Member of Parliament,Zainudin Nordin, recently shared a quote about democracy from a fantasy writer and that created a ruckus all over the Internet.


Shared Zainudin Nordin

“People use democracy as a free-floating abstraction disconnected from reality. Democracy in and of itself is not necessarily good. Gang rape, after all, is democracy in action.

All men have the right to live their own life. Democracy must be rooted in a rational philosophy that first and foremost recognizes the right of an individual. A few million Imperial Order men screaming for the lives of a much smaller number of people in the New World may win a democratic vote, but it does not give them the right to those lives, or make their calls for such killing right.

Democracy is not a synonym for justice or for freedom. Democracy is not a sacred right sanctifying mob rule. Democracy is a principle that is subordinate to the inalienable rights of the individual.” 
― Terry Goodkind

Terry Goodkind shared the quote about democracy with reference to USA "forcing" democracy onto Iraq.

However, democracy wasn't forced into Singaporeans' throats. Democracy was a choice and we repeat it in our Singapore Pledge- "... to build a democratic society...".

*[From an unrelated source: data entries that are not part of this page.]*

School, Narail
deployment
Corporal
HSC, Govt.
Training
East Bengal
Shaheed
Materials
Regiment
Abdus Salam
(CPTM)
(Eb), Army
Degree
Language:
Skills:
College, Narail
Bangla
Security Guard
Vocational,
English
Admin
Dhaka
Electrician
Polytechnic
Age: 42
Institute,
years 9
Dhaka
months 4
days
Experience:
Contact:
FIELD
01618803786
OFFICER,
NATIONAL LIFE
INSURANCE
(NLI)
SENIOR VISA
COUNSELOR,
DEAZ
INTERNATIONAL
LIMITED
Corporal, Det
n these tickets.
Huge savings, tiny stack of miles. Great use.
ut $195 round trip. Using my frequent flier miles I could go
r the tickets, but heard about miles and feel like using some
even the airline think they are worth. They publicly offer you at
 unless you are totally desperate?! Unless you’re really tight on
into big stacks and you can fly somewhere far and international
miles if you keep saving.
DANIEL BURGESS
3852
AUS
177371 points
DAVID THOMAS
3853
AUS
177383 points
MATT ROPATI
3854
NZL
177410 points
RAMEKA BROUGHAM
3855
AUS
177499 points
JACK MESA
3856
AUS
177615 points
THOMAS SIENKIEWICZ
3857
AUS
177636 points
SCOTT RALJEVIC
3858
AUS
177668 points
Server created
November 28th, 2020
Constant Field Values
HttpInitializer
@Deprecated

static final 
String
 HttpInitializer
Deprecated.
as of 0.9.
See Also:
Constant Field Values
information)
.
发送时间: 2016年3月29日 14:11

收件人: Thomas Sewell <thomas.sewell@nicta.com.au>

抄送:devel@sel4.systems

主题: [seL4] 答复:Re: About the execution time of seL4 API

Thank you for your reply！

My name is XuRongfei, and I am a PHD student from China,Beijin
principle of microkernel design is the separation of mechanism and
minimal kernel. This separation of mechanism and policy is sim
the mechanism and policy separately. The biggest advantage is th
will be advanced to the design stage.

Even Lee Kuan Yew, in his younger days as an opposition, said on April 27, 1955, "But we either believe in democracy or we not. If we do, then, we must say categorically, without qualification, that no restraint from the any democratic processes, other than by the ordinary law of the land, should be allowed… If you believe in democracy, you must believe in it unconditionally. If you believe that men should be free, then, they should have the right of free association, of free speech, of free publication. Then, no law should permit those democratic processes to be set at nought.”

So why did MP Zainudin shared the quote about seems against the virtues of democracy? It is even weirder when you see a MP, democratically elected by the constituents of Toa Payoh- Bishan to represent them in Parliament, to share such a quote about democracy. 

Unfortunately, till now, we do not why MP Zainudi  shared the quote as he chose to remain silent and it is this silence that opened the floodgates of negative comments about the MP himself. 

First, women took offence by the text "Gang rape, after all, is democracy in action" in the quote MP Zainudin  shared. 

Mrs Lina Chiam, for the Singapore Progressive Party, wrote, 

In Singapore, we aspire to be a nation that is free to consider and tolerate different opinions in business, academic, political and to some extent religious spheres. However we clearly need to avoid outrageously chauvinistic statements that condone rape culture. This is not a tall order, and our leaders should observe this.

I therefore regret that the MP for Bishan-Toa Payoh Mr Zainudin Nordin has reproduced on his Facebook page an abhorent quotation which characterises gang rape as 'democracy in action'. As a woman and an advocate of democracy, I urge Mr Zainudin to retract his statement and apologise to women in Singapore.

A meme also started appearing which seemed to have enraged MP Zaniudin as he has threaten to take legal action over the creator
 
If the ruckus is confine only to online, legal action will only create that Streisand effect.

One blogger argued that MP Zainudin was "putting forward the argument that the rights of an individual, any individual, is more important that the rights of the group".  Taking legal action against the meme starter seem to put this argument to naught. 

This argument raises another question. MP Zainudin belongs to the ruling party who now form the Singapore government. Was the statement targeted internally? This becomes even weirder as the Parliamentary Whip, as we know it, has not been lifted. 

At the end of the day, was MP Zaniudin intention to share the quote was to raise questions about democracy?

The New York Times did an interesting research on sharing, in today's age of social networks. 


The New York Times Customer Insight Group con­duc­ted a three-​​phase study of 2,500 medium to heavy online sharers. From this, they deduced that there are six per­so­nas of online sharers:

Altruists; who share help­ful, reli­able and thought­ful things.
Careerists; who intel­li­gently share valu­able resources and share to network.
Hipsters; who are more quirky and cre­at­ive, shar­ing what’s pop­u­lar and are less likely to email.
Boomerangs; those who share things simply for a reac­tion, a sort of val­id­a­tion and to feel empowered.
Connectors; the thought­ful plan-​​makers and organisers.
Selectives; thought­ful, resource­ful and inform­at­ive types who care­fully choose what to share and with whom.

The study also sug­gests that the per­so­nas are finely tuned by four medi­at­ing influ­ences on the sharer:

their emo­tional motivation
their desired present­a­tion of self
the role of shar­ing in life
the value of being the first to share

We can try to put MP Zainudin into one of these boxes, but the most important lesson learnt from this episode is this. 

Today, we have the Internet and we can search tons of information from a single site call Google. Sharing has been simplified with both the advent of Ctl C and Ctl V, or the share button. 

However, if you are in a position of high office, especially if you are a public figure, what you share can be seen as a subconscious of you are. 

As corny as this saying goes, "with great power, comes great responsibility", one can only hope that MP Zainudin takes this into mind when sharing future quotes.